Posts Tagged ‘beersmith’

first all-grain batch: altbier

Monday, May 17th, 2010

so, after 4 years of extract and partial mash brewing, I finally stepped up to the plate and pulled off my first all-grain batch.

  • I finally had the space to go all-grain after moving, and I had recently modified my partial mash tun with a new false bottom (courtesy of CB) for better efficiency.
  • after a bit of thought, I was inspired by this post over at beer and nosh and decided to go with an dusseldorf altbier.
  • the dusseldorf alt is a bit hoppier than alts from other regions.  I thought it would be a good contrast to my extract kolsch.
  • my recipe was a hybrid from a post on brewboard and one on home brew talk.  I recently downloaded beersmith and ironed out the details on their software (which is pretty amazing by the way).  the grain and hop bill is as follows:
    • 6.00 lb       Pilsner (2 Row) Bel (2.0 SRM)             Grain        54.55 %
      2.00 lb       Munich Malt – 10L (10.0 SRM)              Grain        18.18 %
      1.00 lb       Caramel/Crystal Malt – 80L (80.0 SRM)     Grain        9.09 %
      1.00 lb       Vienna Malt (3.5 SRM)                     Grain        9.09 %
      1.00 lb       Wheat Malt, Bel (2.0 SRM)                 Grain        9.09 %
      1.50 oz       Hallertauer Mittelfrueh [3.80 %]  (60 min)Hops         19.9 IBU
      1.00 oz       Hallertauer Mittelfrueh [3.80 %]  (30 min)Hops         10.2 IBU
      1.00 oz       Hallertauer Mittelfrueh [3.80 %]  (10 min)Hops         4.8 IBU
  • if you want more recipe info shoot me an email and I’ll send it over.
  • after a thorough discussion with CB about mash and sparge temps, boil time, and other mash tips (the guy should seriously teach a class), I milled my grains, heated my strike water, and made the jump.
  • I batch sparged as per denny’s instructions and ended up with 5 gallons at an OG of 1.060 at 75F, which if I calculated correctly gives my system roughly 74% efficiency. not bad for the first shot!
  • after a rough start, my wyeast 1007 smack pack got going, and seemed to be pretty happy for the next few days after I pitched.  I’m planning on kegging the batch this weekend and lagering for a month or so before serving.
  • I will likely throw more all-grain brew tips out there once I get the process down pat, but for now I have a few recommendations for a successful switch from extract brewing:
    • get brew software. programs like beersmith take a lot of guesswork out of the process and are pretty cheap.  it was invaluable having my brew day laid out on paper before I got started.
    • talk to someone who brews all-grain first.
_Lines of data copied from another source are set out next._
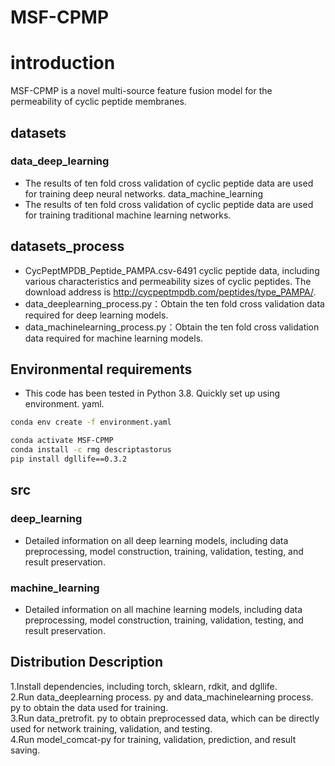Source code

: # MSF-CPMP

# introduction

MSF-CPMP is a novel multi-source feature fusion model for the permeability of cyclic peptide membranes.   
## datasets

### data_deep_learning   
* The results of ten fold cross validation of cyclic peptide data are used for training deep neural networks.
data_machine_learning
* The results of ten fold cross validation of cyclic peptide data are used for training traditional machine learning networks.
## datasets_process

* CycPeptMPDB_Peptide_PAMPA.csv-6491 cyclic peptide data, including various characteristics and permeability sizes of cyclic peptides. The download address is http://cycpeptmpdb.com/peptides/type_PAMPA/.
* data_deeplearning_process.py：Obtain the ten fold cross validation data required for deep learning models.
* data_machinelearning_process.py：Obtain the ten fold cross validation data required for machine learning models.   
## Environmental requirements

* This code has been tested in Python 3.8. Quickly set up using environment. yaml.
```bash
conda env create -f environment.yaml
```
```bash
conda activate MSF-CPMP
conda install -c rmg descriptastorus
pip install dgllife==0.3.2
```
## src

### deep_learning

* Detailed information on all deep learning models, including data preprocessing, model construction, training, validation, testing, and result preservation.

### machine_learning

* Detailed information on all machine learning models, including data preprocessing, model construction, training, validation, testing, and result preservation.

## Distribution Description

1.Install dependencies, including torch, sklearn, rdkit, and dgllife.  
2.Run data_deeplearning process. py and data_machinelearning process. py to obtain the data used for training.  
3.Run data_pretrofit. py to obtain preprocessed data, which can be directly used for network training, validation, and testing.  
4.Run model_comcat-py for training, validation, prediction, and result saving.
I walked away with more information from my 30 minute convo with CB than from hours of online research.  a lot of the small stuff isn’t covered online (basic mash theory, etc.) and makes perfect sense once someone who has done it explains the obvious to you.
    • take gravity readings.  I never had to do this before – with extract it didn’t really matter since you knew you were getting fermentable sugars.  however, with all-grain, gravity readings are essential for troubleshooting your system and really add a lot to your knowledge of brewing.  I used my refractometer and it was a piece of cake.
  • overall, switching to all-grain brewing wasn’t too difficult (just a little more time-consuming) and was much more rewarding.  I am looking forward to cranking out many more brews while tweaking this process.